China Tech Giants Tumble Amid Growing Fears of Price Wars
China’s internet firms are revving up efforts to outdo each other since Beijing began to wind back its bruising internet crackdown, spurring an abrupt surge in competition that’s threatening margins and spooking investors.
A battle is brewing as companies that laid low or sought to limit expansion during the years-long crackdown now feel the shackles coming off. Beijing hasn’t sanctioned a return to the free-for-all that marked the sector’s pre-Covid heyday — but a flurry of aggressive campaigns announced by Big Tech in recent weeks is reviving the specter of debilitating price wars.
E-commerce leader JD.com Inc. slumped 8% in US premarket trading after a media report said it was planning a 10 billion yuan ($1.5 billion) subsidy campaign to compete against rival PDD Holdings Inc. Meituan is said to be expanding into Hong Kong and has embarked on a campaign to hire 10,000 people on the mainland — an effort to beat back heightened competition from new entrants such as ByteDance Ltd. in the $145 billion Chinese food arena.
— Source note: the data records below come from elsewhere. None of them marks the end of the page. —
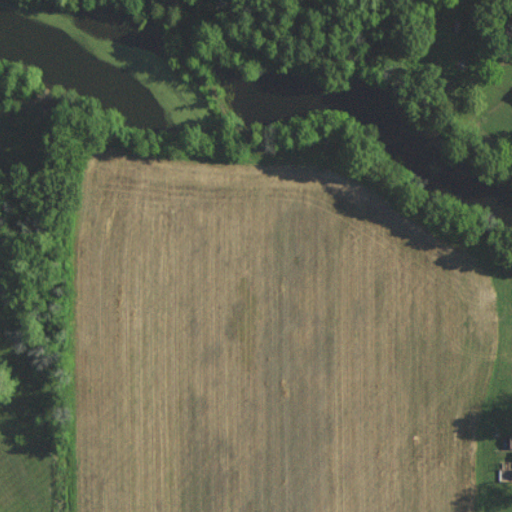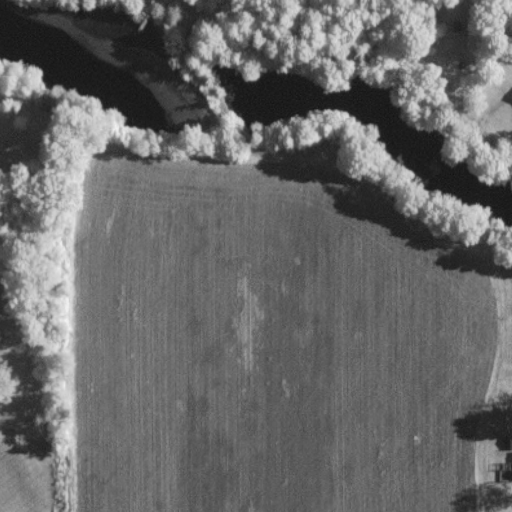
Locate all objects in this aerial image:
building: (509, 440)
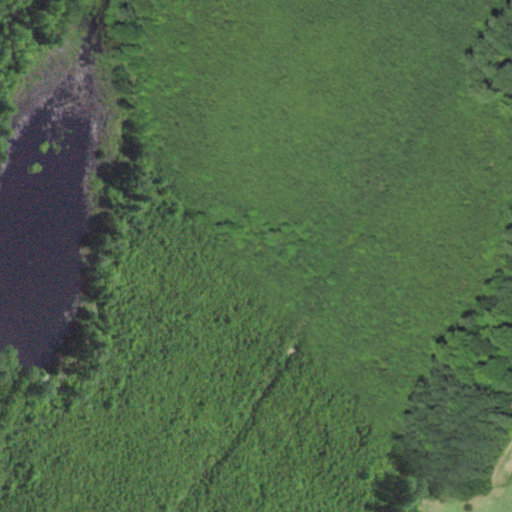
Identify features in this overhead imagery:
road: (404, 459)
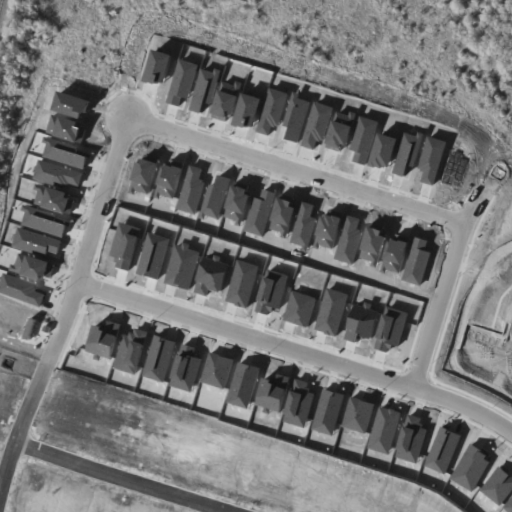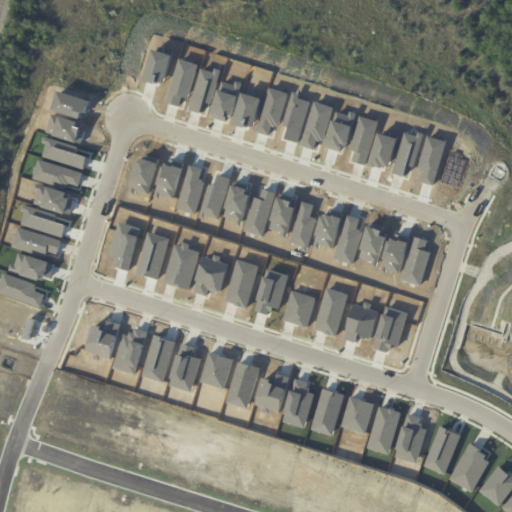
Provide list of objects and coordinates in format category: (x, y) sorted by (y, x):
railway: (1, 3)
road: (303, 169)
road: (453, 285)
road: (68, 316)
road: (299, 342)
road: (122, 480)
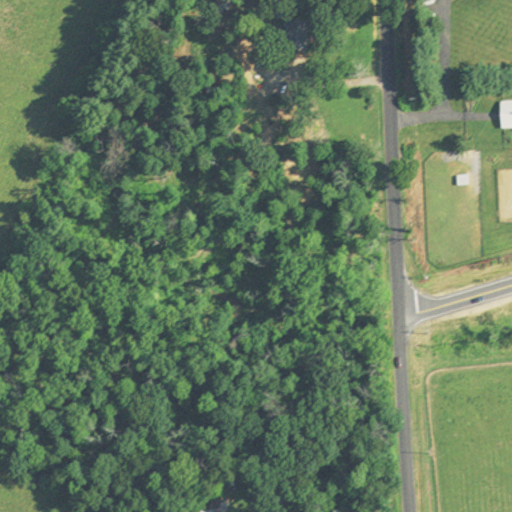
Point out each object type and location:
building: (300, 37)
road: (336, 83)
road: (444, 84)
building: (507, 115)
road: (392, 256)
road: (453, 294)
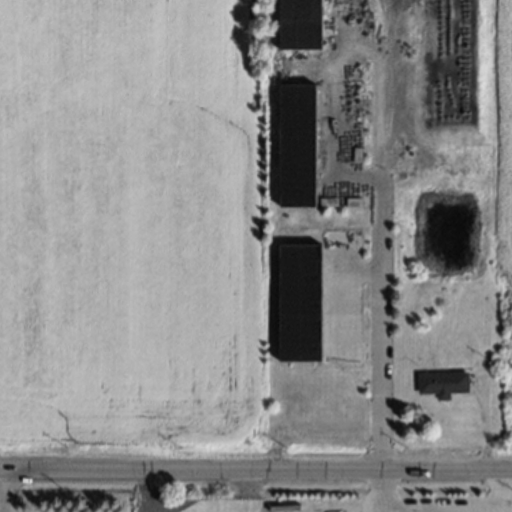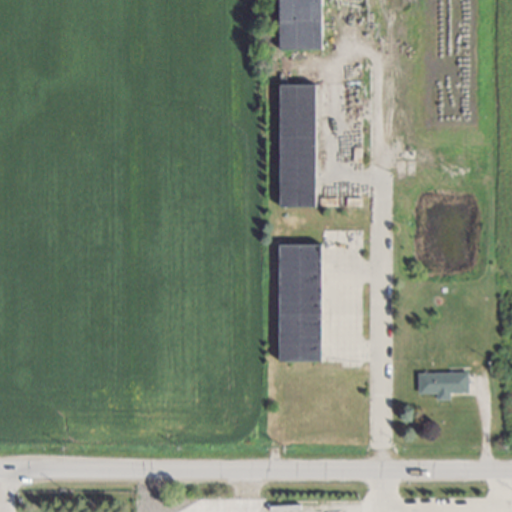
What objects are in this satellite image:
building: (304, 24)
building: (298, 144)
building: (298, 145)
road: (338, 173)
road: (359, 271)
building: (301, 304)
road: (343, 313)
road: (377, 317)
building: (443, 382)
road: (256, 472)
road: (377, 492)
road: (0, 508)
road: (374, 509)
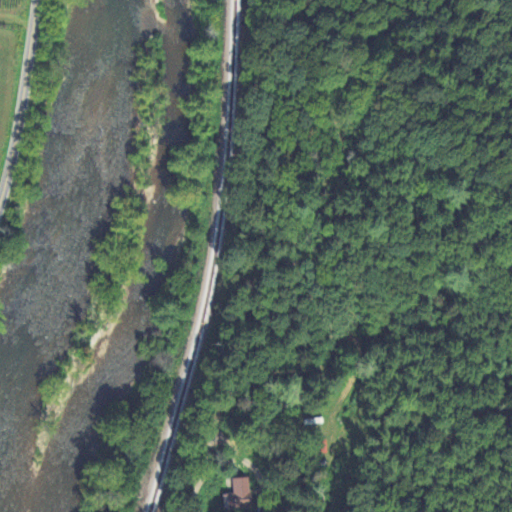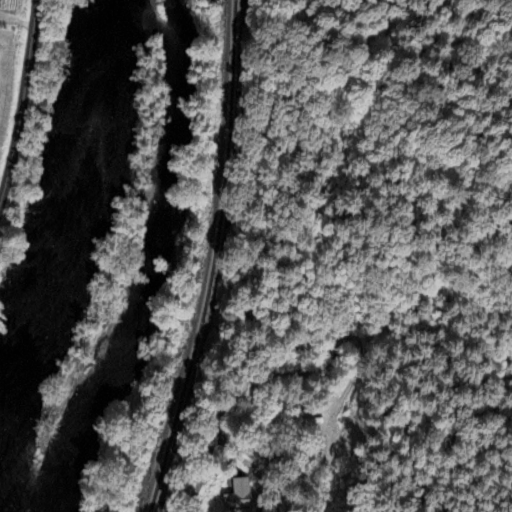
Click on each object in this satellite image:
road: (22, 100)
river: (83, 211)
railway: (214, 259)
building: (240, 496)
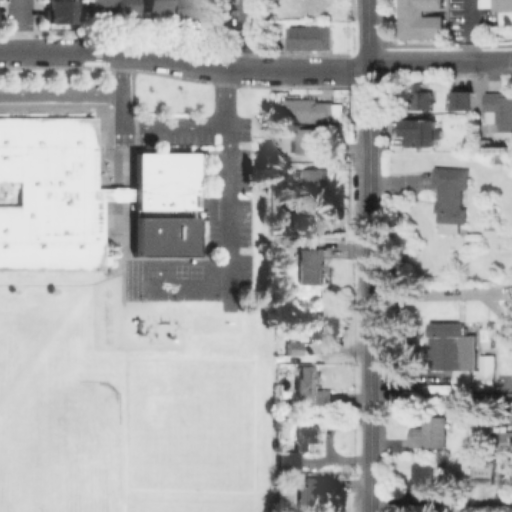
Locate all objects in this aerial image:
building: (494, 4)
building: (111, 5)
building: (503, 5)
building: (114, 6)
building: (171, 7)
building: (167, 8)
building: (56, 11)
building: (58, 11)
road: (466, 12)
building: (420, 19)
building: (421, 19)
road: (16, 25)
road: (367, 33)
road: (245, 34)
building: (308, 37)
building: (311, 39)
road: (439, 61)
road: (184, 62)
building: (419, 97)
building: (421, 97)
building: (462, 99)
building: (465, 100)
road: (368, 108)
building: (498, 109)
building: (500, 109)
building: (308, 110)
building: (309, 110)
road: (163, 128)
building: (418, 132)
building: (423, 132)
building: (310, 140)
building: (316, 140)
building: (472, 145)
building: (500, 154)
building: (159, 180)
building: (313, 182)
building: (312, 184)
building: (70, 192)
building: (49, 194)
building: (451, 196)
building: (448, 197)
road: (225, 203)
building: (160, 212)
building: (159, 235)
building: (159, 236)
building: (309, 265)
building: (312, 266)
building: (493, 306)
building: (319, 325)
building: (315, 326)
road: (369, 331)
building: (290, 347)
building: (293, 347)
building: (458, 357)
building: (462, 358)
building: (304, 383)
building: (307, 384)
building: (322, 396)
building: (322, 404)
building: (431, 432)
building: (428, 433)
building: (308, 434)
building: (305, 437)
building: (506, 439)
building: (504, 440)
building: (286, 457)
building: (287, 459)
building: (483, 472)
building: (486, 473)
building: (509, 477)
building: (511, 477)
building: (424, 485)
building: (428, 485)
building: (315, 494)
building: (309, 495)
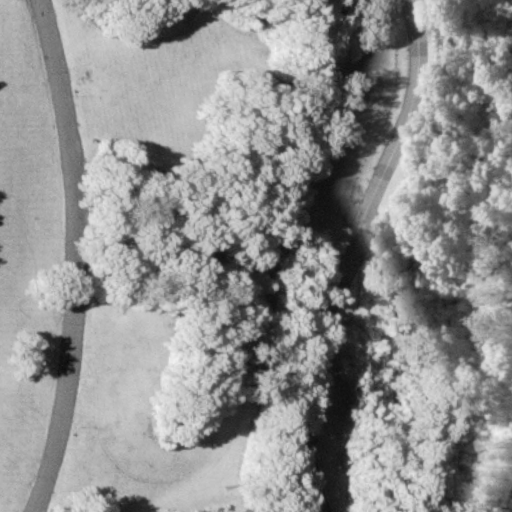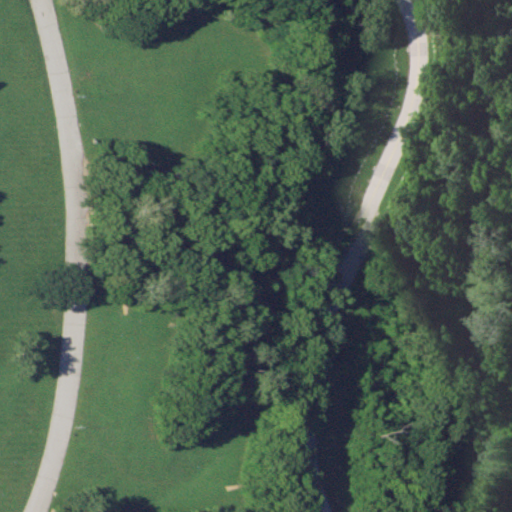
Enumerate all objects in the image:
road: (350, 252)
park: (255, 255)
road: (73, 256)
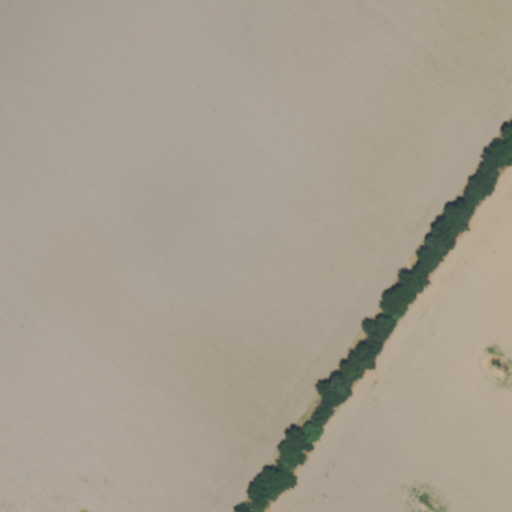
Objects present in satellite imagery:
crop: (256, 256)
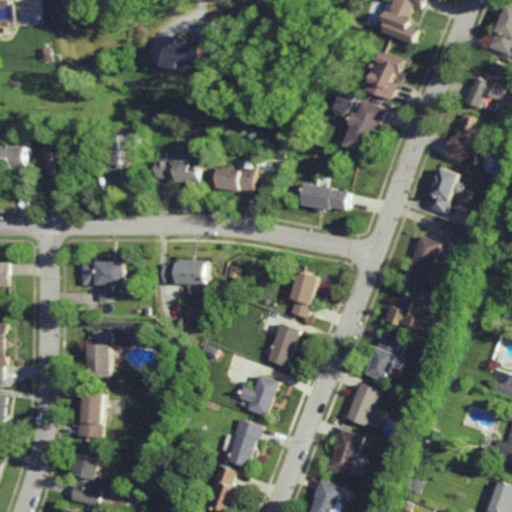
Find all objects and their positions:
road: (205, 8)
building: (405, 19)
building: (405, 20)
building: (505, 31)
building: (505, 33)
building: (198, 48)
building: (47, 52)
building: (333, 69)
building: (389, 74)
building: (388, 75)
building: (494, 84)
building: (494, 85)
building: (369, 126)
building: (368, 127)
building: (252, 133)
building: (473, 138)
building: (473, 139)
building: (126, 149)
building: (19, 156)
building: (17, 159)
building: (130, 160)
building: (171, 169)
building: (65, 170)
building: (67, 170)
building: (195, 171)
building: (184, 172)
building: (243, 179)
building: (242, 181)
building: (481, 182)
building: (137, 183)
building: (24, 184)
building: (449, 190)
building: (449, 190)
building: (332, 197)
building: (330, 199)
road: (189, 224)
road: (375, 256)
building: (428, 258)
building: (428, 259)
building: (5, 273)
building: (189, 273)
building: (4, 275)
building: (192, 275)
building: (107, 276)
building: (106, 278)
building: (476, 291)
building: (309, 294)
building: (309, 294)
building: (471, 305)
building: (418, 311)
building: (146, 312)
building: (417, 312)
building: (288, 342)
building: (289, 344)
building: (4, 348)
building: (103, 350)
building: (4, 351)
building: (104, 352)
building: (389, 353)
building: (389, 357)
road: (48, 370)
building: (214, 379)
building: (264, 393)
building: (265, 395)
building: (370, 403)
building: (370, 405)
building: (4, 411)
building: (95, 412)
building: (4, 414)
building: (96, 415)
building: (434, 431)
building: (179, 434)
building: (249, 440)
building: (247, 442)
building: (504, 446)
building: (504, 449)
building: (350, 450)
building: (350, 452)
building: (90, 477)
building: (91, 479)
building: (229, 488)
building: (229, 490)
building: (157, 493)
building: (330, 497)
building: (330, 497)
building: (501, 497)
building: (501, 497)
building: (409, 505)
building: (72, 509)
building: (71, 510)
building: (194, 511)
building: (195, 511)
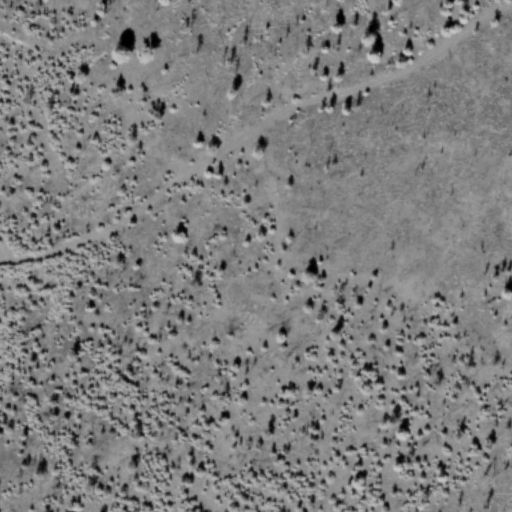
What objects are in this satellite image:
road: (251, 127)
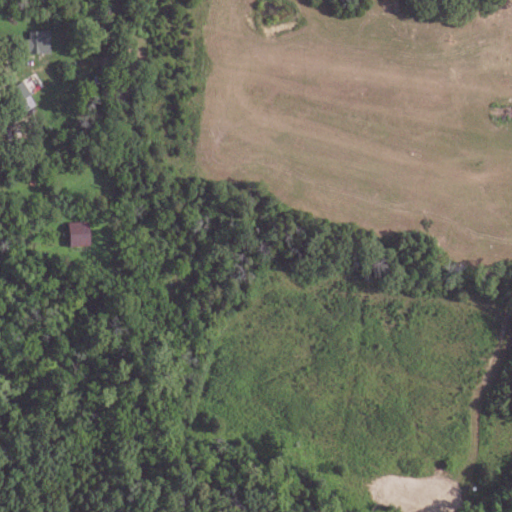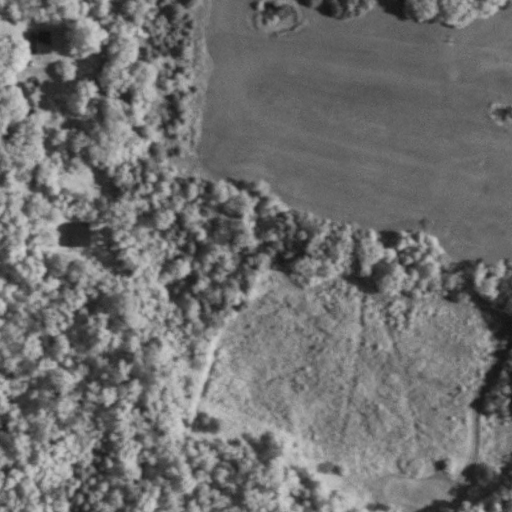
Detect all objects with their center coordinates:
building: (29, 42)
building: (17, 100)
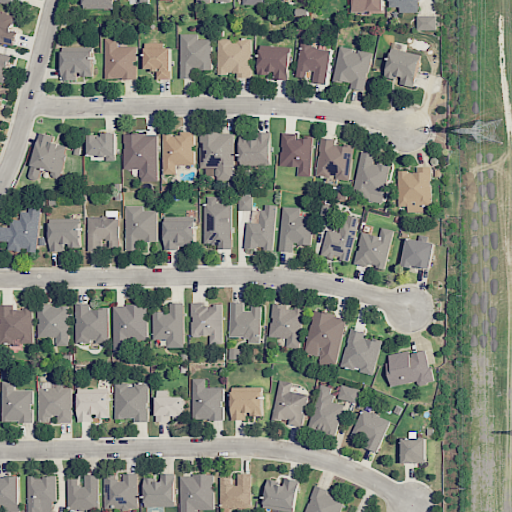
Away from online commerce, NetEase Inc. and MiHoYo are upping their battle against gaming leader Tencent Holdings Ltd., while search-engine operator Baidu Inc. is rolling out a new chat service based on artificial intelligence to try and wrest ad revenue away from the likes of Alibaba Group Holding Ltd. and Tencent.
The rush of initiatives come after Beijing appeared to grow less stringent in recent months in efforts to curb the industry’s influence. While the growth plans caused a run-up in a number of shares, they also come with broader risks: intensifying competition has the potential to severely depress profit margins.